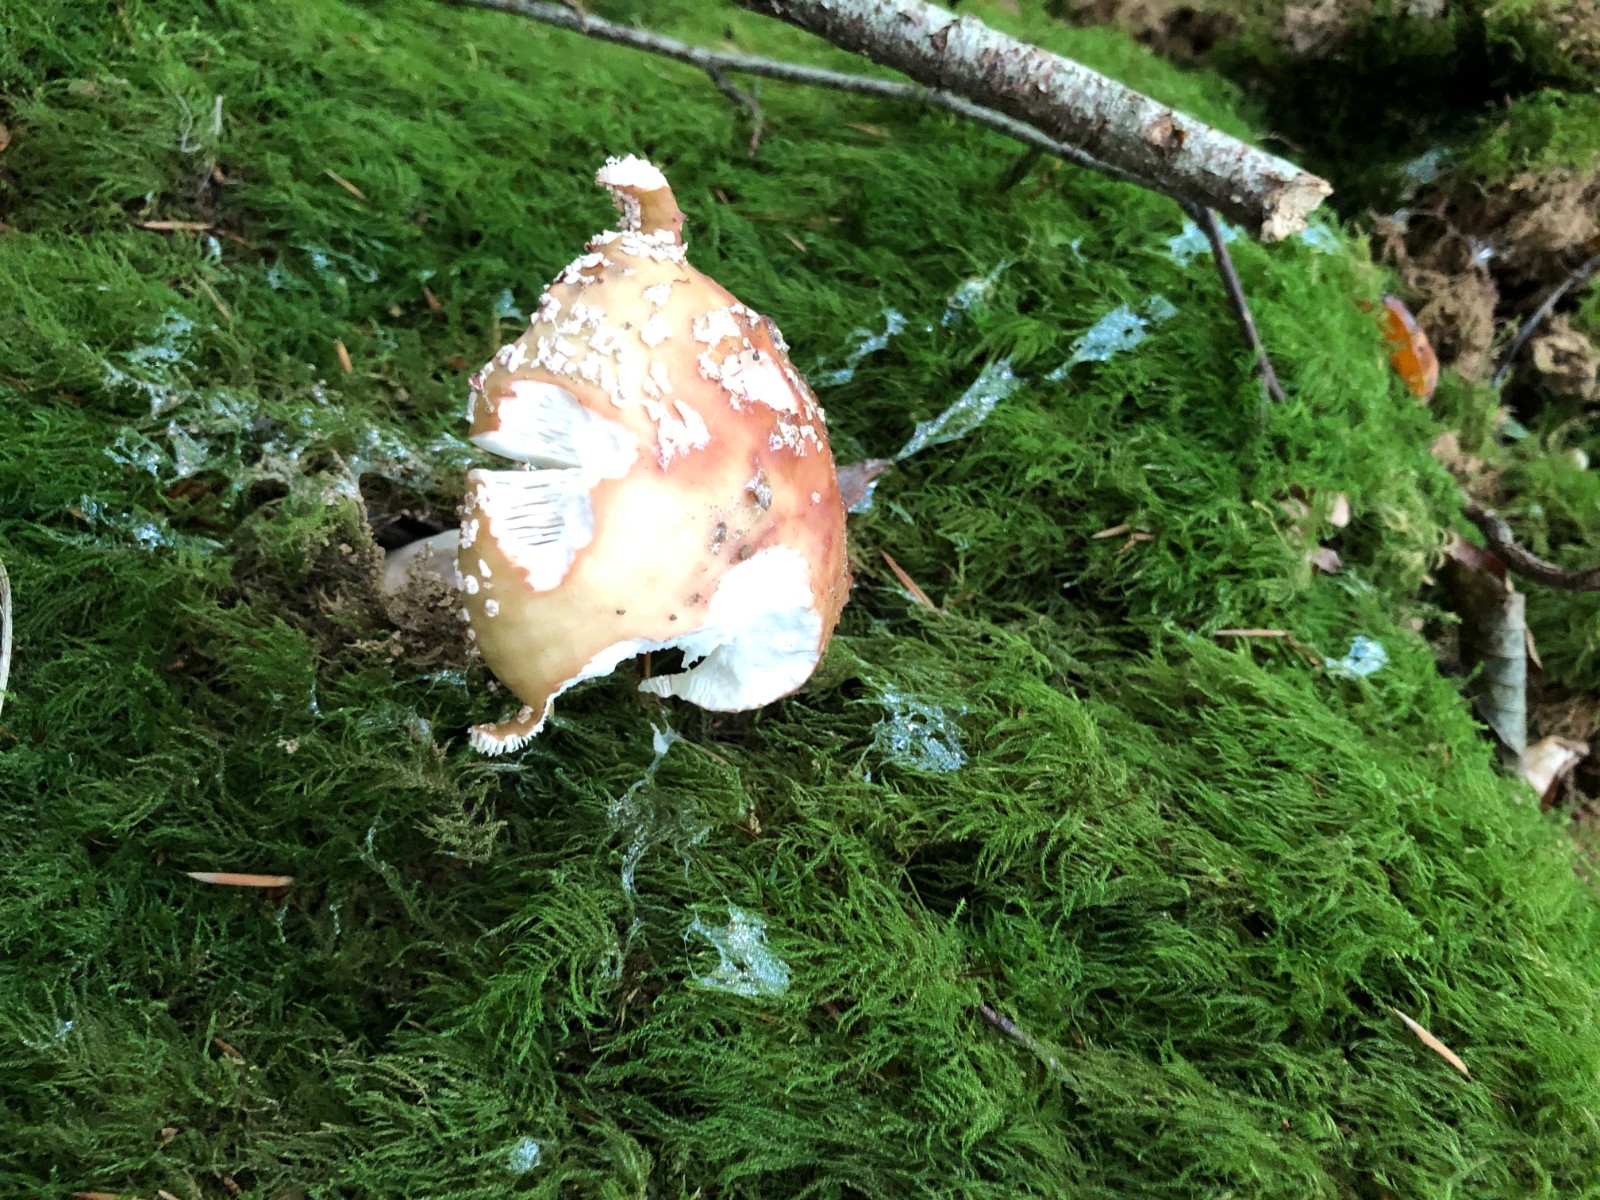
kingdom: Fungi
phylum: Basidiomycota
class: Agaricomycetes
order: Agaricales
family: Amanitaceae
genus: Amanita
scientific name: Amanita rubescens
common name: rødmende fluesvamp
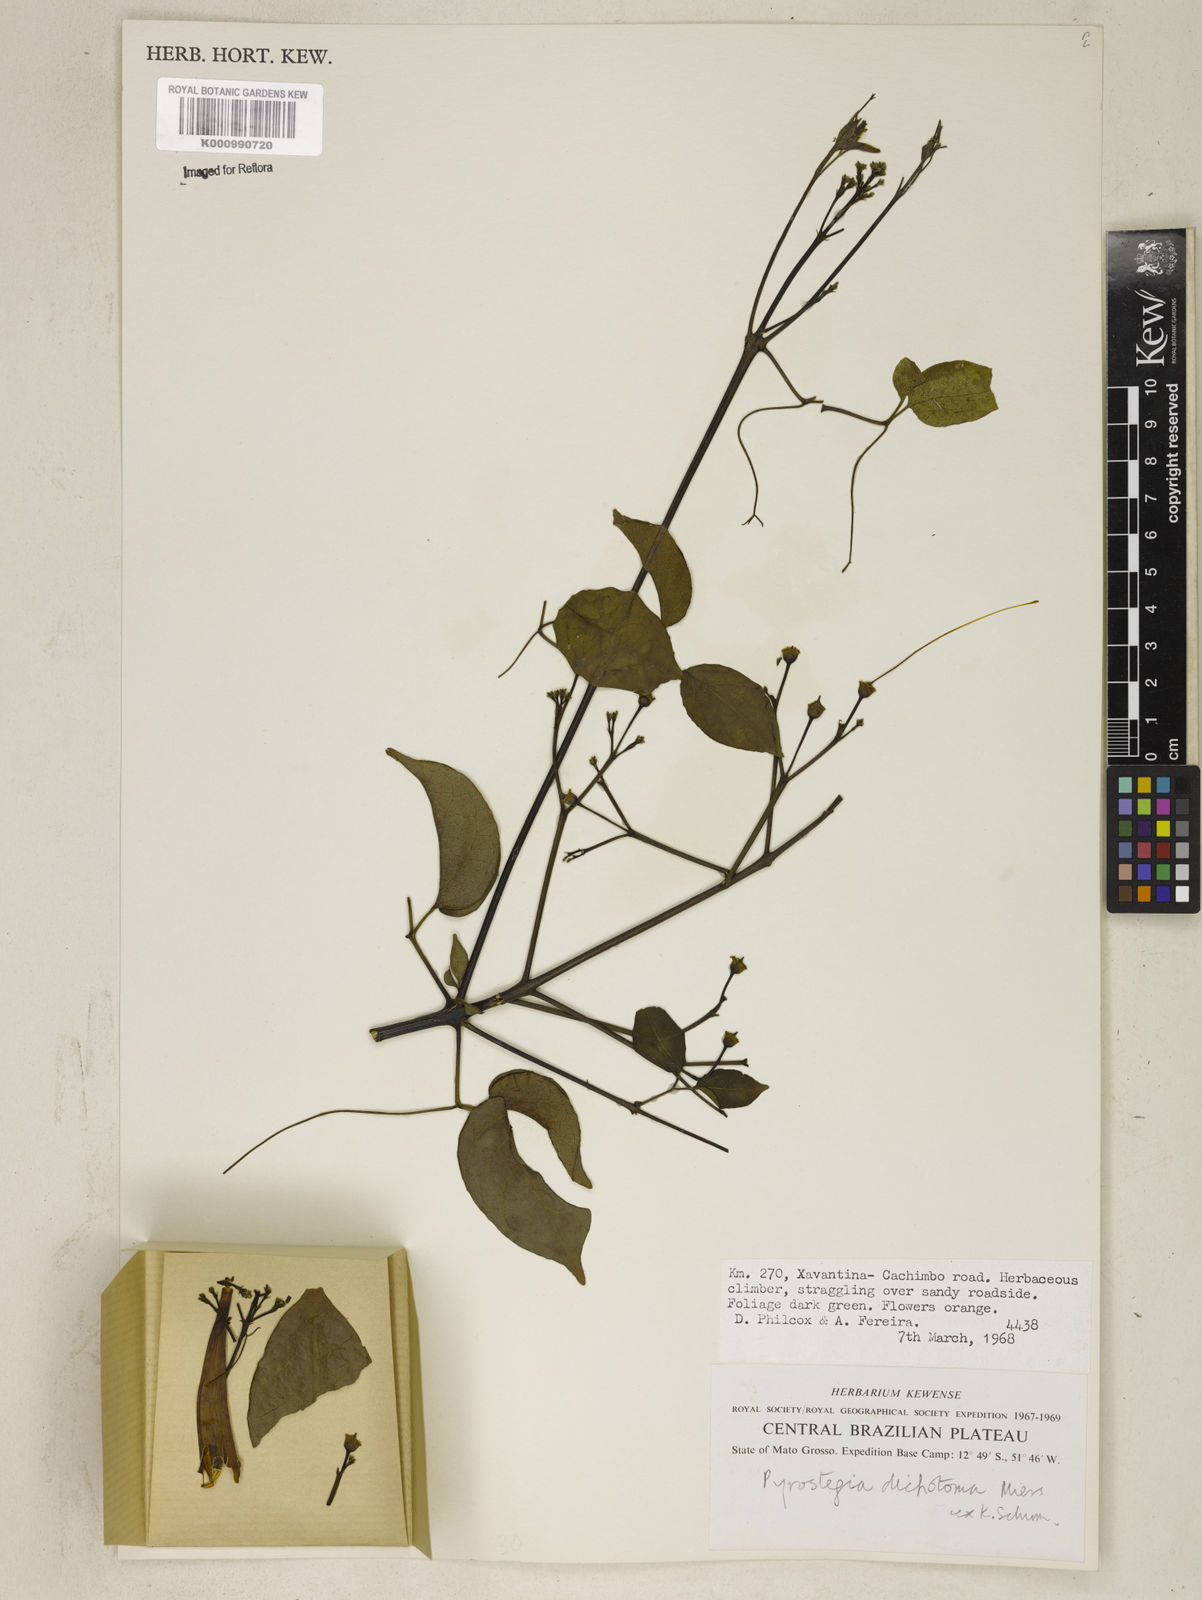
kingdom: Plantae
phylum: Tracheophyta
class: Magnoliopsida
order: Lamiales
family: Bignoniaceae
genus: Pyrostegia
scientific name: Pyrostegia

*WRITTEN TASK:* Rewrite every line of the rows above with "scientific name" replaced by "binomial", keeping everything else the same, and omit the pictures.

*SOLUTION FOR THIS TASK:*
kingdom: Fungi
phylum: Basidiomycota
class: Agaricomycetes
order: Agaricales
family: Amanitaceae
genus: Amanita
binomial: Amanita rubescens
common name: rødmende fluesvamp
kingdom: Plantae
phylum: Tracheophyta
class: Magnoliopsida
order: Lamiales
family: Bignoniaceae
genus: Pyrostegia
binomial: Pyrostegia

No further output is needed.